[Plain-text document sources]
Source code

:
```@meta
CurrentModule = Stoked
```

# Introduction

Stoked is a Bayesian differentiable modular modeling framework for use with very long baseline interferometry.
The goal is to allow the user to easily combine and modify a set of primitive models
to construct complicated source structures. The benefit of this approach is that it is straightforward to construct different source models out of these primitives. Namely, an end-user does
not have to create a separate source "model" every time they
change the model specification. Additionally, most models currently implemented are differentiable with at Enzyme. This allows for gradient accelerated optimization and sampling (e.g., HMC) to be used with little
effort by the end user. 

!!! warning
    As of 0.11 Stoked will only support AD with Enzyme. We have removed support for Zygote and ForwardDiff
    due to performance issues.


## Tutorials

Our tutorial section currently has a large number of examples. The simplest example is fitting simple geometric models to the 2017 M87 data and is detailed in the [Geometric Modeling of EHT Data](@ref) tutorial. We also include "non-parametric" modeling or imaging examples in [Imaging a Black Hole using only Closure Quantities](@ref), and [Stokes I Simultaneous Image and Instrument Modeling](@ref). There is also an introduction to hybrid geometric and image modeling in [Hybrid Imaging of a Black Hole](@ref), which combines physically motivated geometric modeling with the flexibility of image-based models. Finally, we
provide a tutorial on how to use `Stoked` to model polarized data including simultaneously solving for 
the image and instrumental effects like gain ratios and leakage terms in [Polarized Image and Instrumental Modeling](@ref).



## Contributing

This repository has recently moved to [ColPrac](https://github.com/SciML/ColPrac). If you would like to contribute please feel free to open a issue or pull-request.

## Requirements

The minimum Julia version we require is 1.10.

= Directions =
What you give back should be exactly the lines of the data above from the line with "Stoked is a" through the line with "## Contributing", both of those included, and nothing more.

= Answer area =
Stoked is a Bayesian differentiable modular modeling framework for use with very long baseline interferometry.
The goal is to allow the user to easily combine and modify a set of primitive models
to construct complicated source structures. The benefit of this approach is that it is straightforward to construct different source models out of these primitives. Namely, an end-user does
not have to create a separate source "model" every time they
change the model specification. Additionally, most models currently implemented are differentiable with at Enzyme. This allows for gradient accelerated optimization and sampling (e.g., HMC) to be used with little
effort by the end user. 

!!! warning
    As of 0.11 Stoked will only support AD with Enzyme. We have removed support for Zygote and ForwardDiff
    due to performance issues.


## Tutorials

Our tutorial section currently has a large number of examples. The simplest example is fitting simple geometric models to the 2017 M87 data and is detailed in the [Geometric Modeling of EHT Data](@ref) tutorial. We also include "non-parametric" modeling or imaging examples in [Imaging a Black Hole using only Closure Quantities](@ref), and [Stokes I Simultaneous Image and Instrument Modeling](@ref). There is also an introduction to hybrid geometric and image modeling in [Hybrid Imaging of a Black Hole](@ref), which combines physically motivated geometric modeling with the flexibility of image-based models. Finally, we
provide a tutorial on how to use `Stoked` to model polarized data including simultaneously solving for 
the image and instrumental effects like gain ratios and leakage terms in [Polarized Image and Instrumental Modeling](@ref).



## Contributing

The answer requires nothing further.